Could you turn the lines below into a numbered list, skipping any blank lines and leaving the pictures out?

▶ **Exercise material**:

----------------

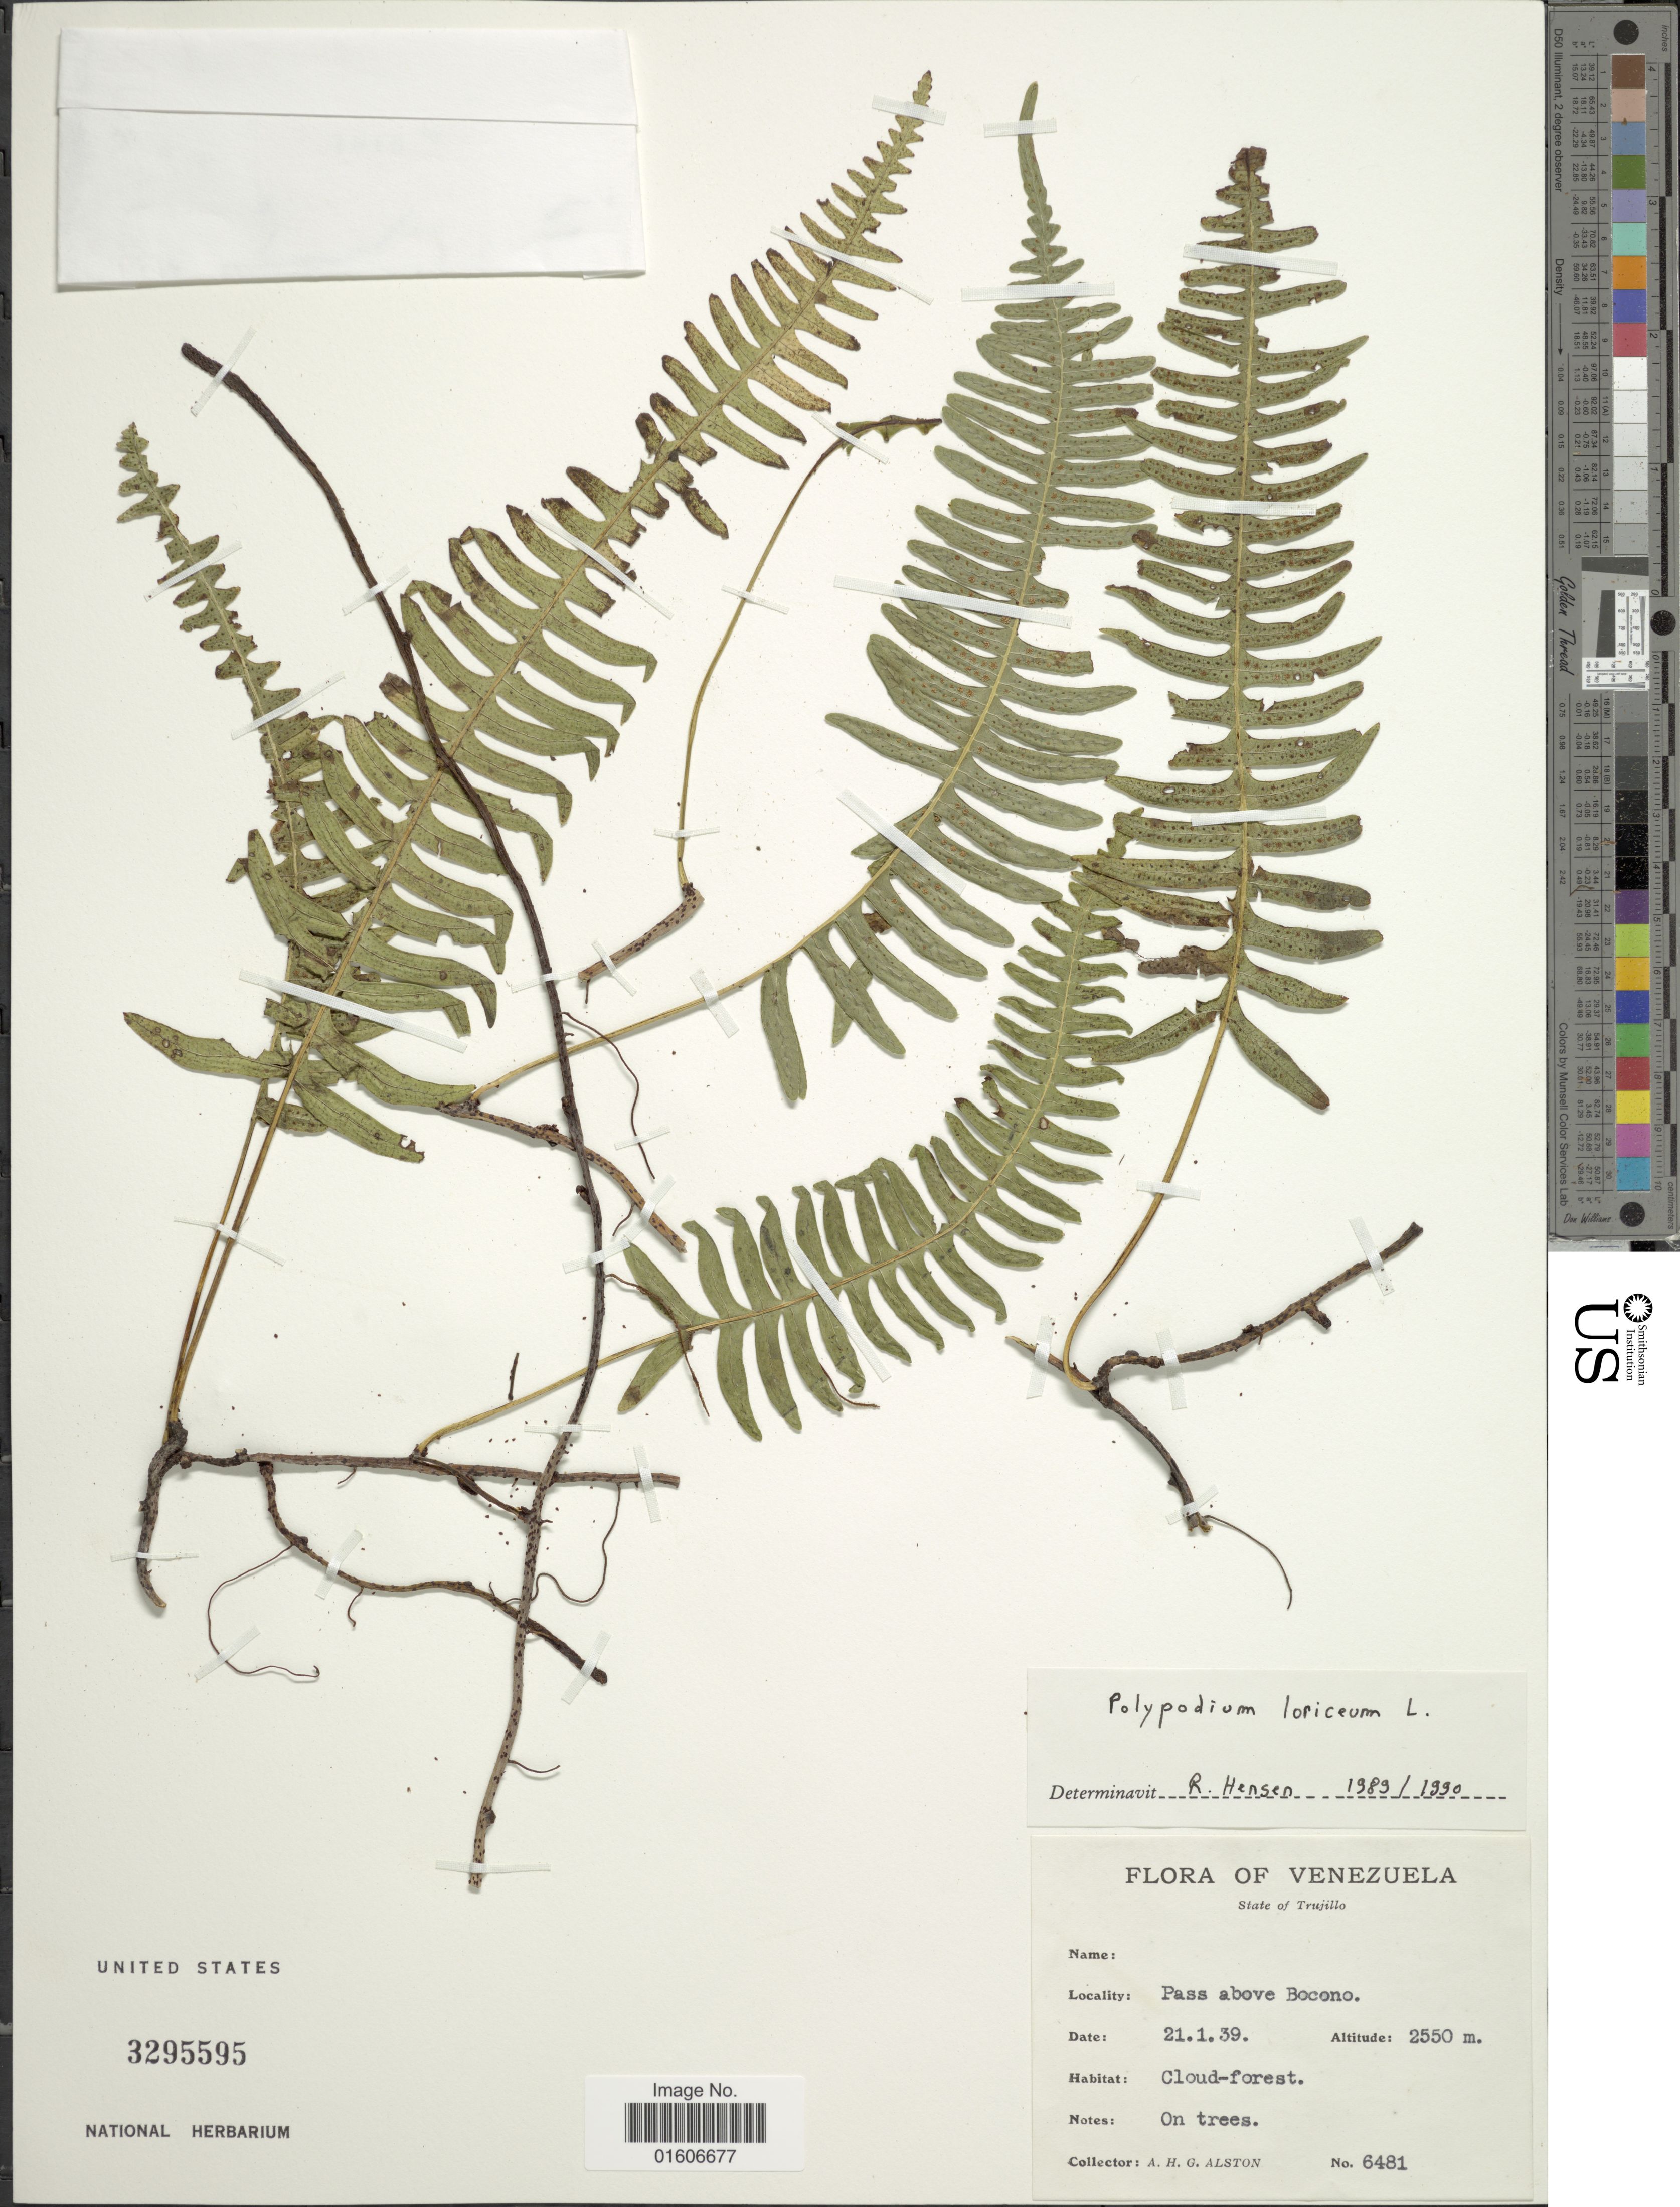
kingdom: Plantae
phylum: Tracheophyta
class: Polypodiopsida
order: Polypodiales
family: Polypodiaceae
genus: Serpocaulon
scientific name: Serpocaulon loriceum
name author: (L.) A.R. Sm.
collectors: A. H. Alston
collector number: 6481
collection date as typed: Transcribed d/m/y: 21/1/39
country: Venezuela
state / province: Trujillo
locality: State of Trujillo. Pass above Bocono.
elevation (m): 2550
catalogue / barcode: US 3295595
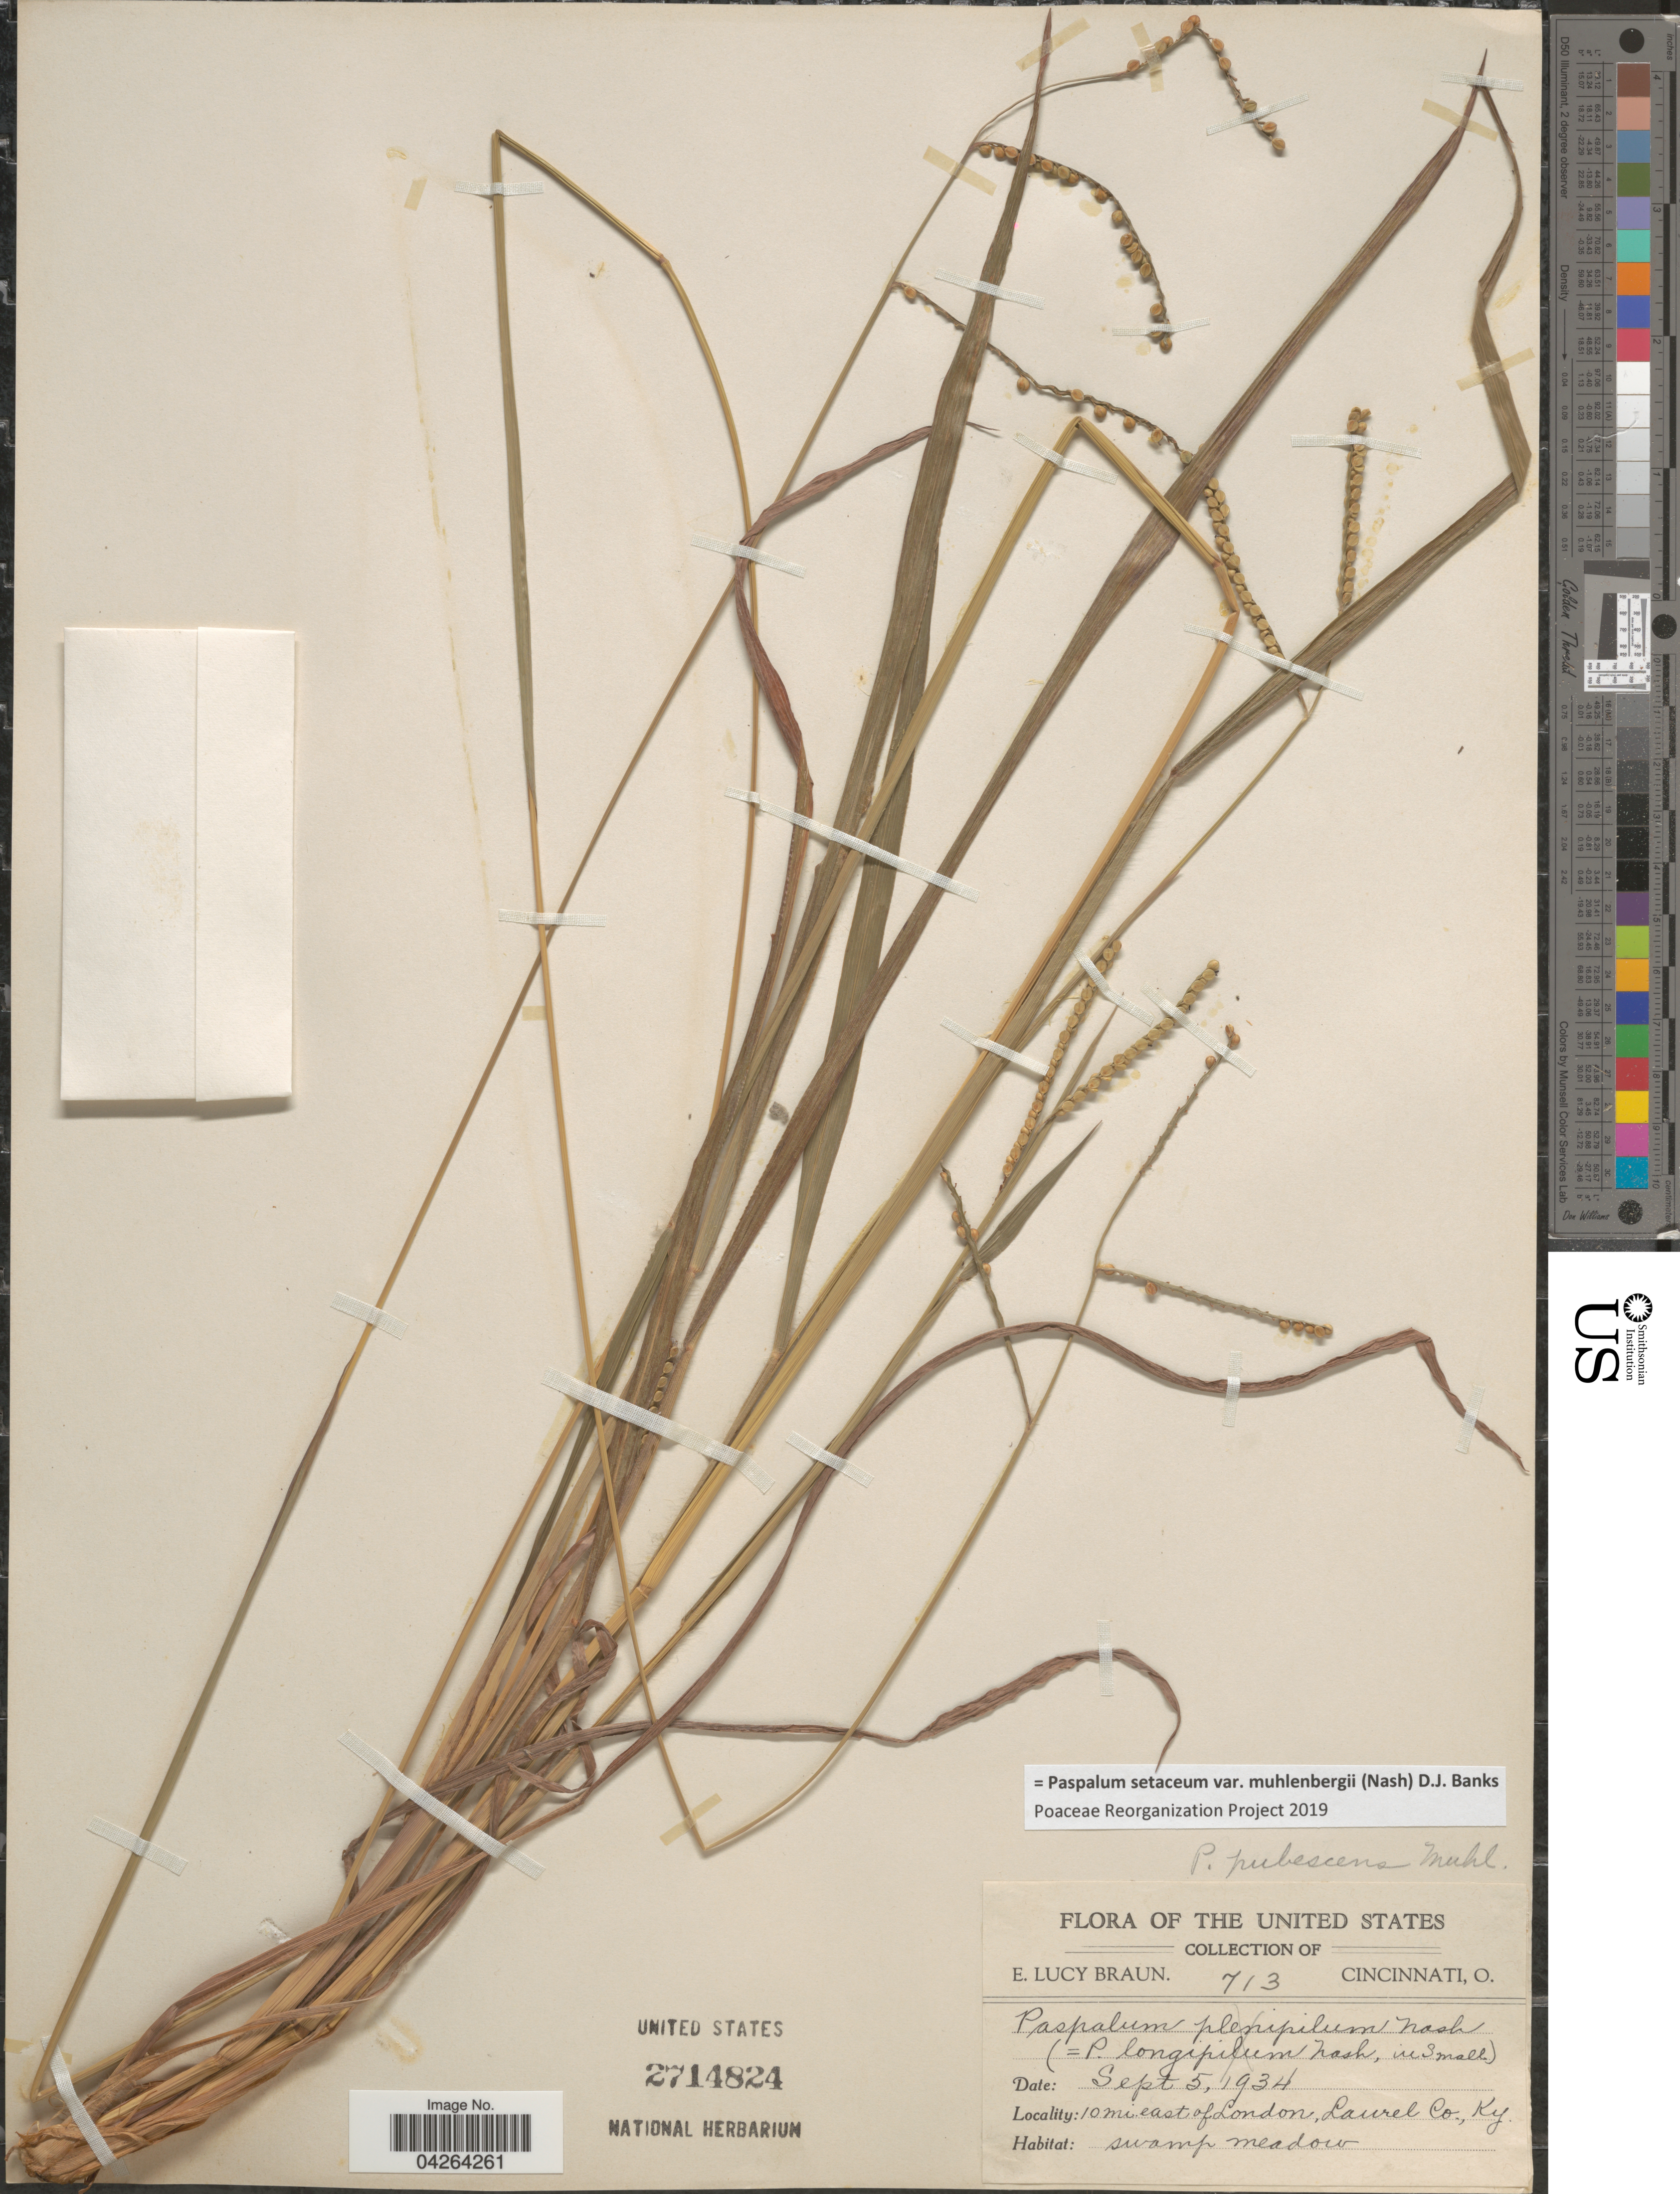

----------------

▶ **Solution to this task**:
1. kingdom: Plantae
2. phylum: Tracheophyta
3. class: Polypodiopsida
4. order: Polypodiales
5. family: Polypodiaceae
6. genus: Serpocaulon
7. scientific name: Serpocaulon loriceum
8. name author: (L.) A.R. Sm.
9. collectors: A. H. Alston
10. collector number: 6481
11. collection date as typed: Transcribed d/m/y: 21/1/39
12. country: Venezuela
13. state / province: Trujillo
14. locality: State of Trujillo. Pass above Bocono.
15. elevation (m): 2550
16. catalogue / barcode: US 3295595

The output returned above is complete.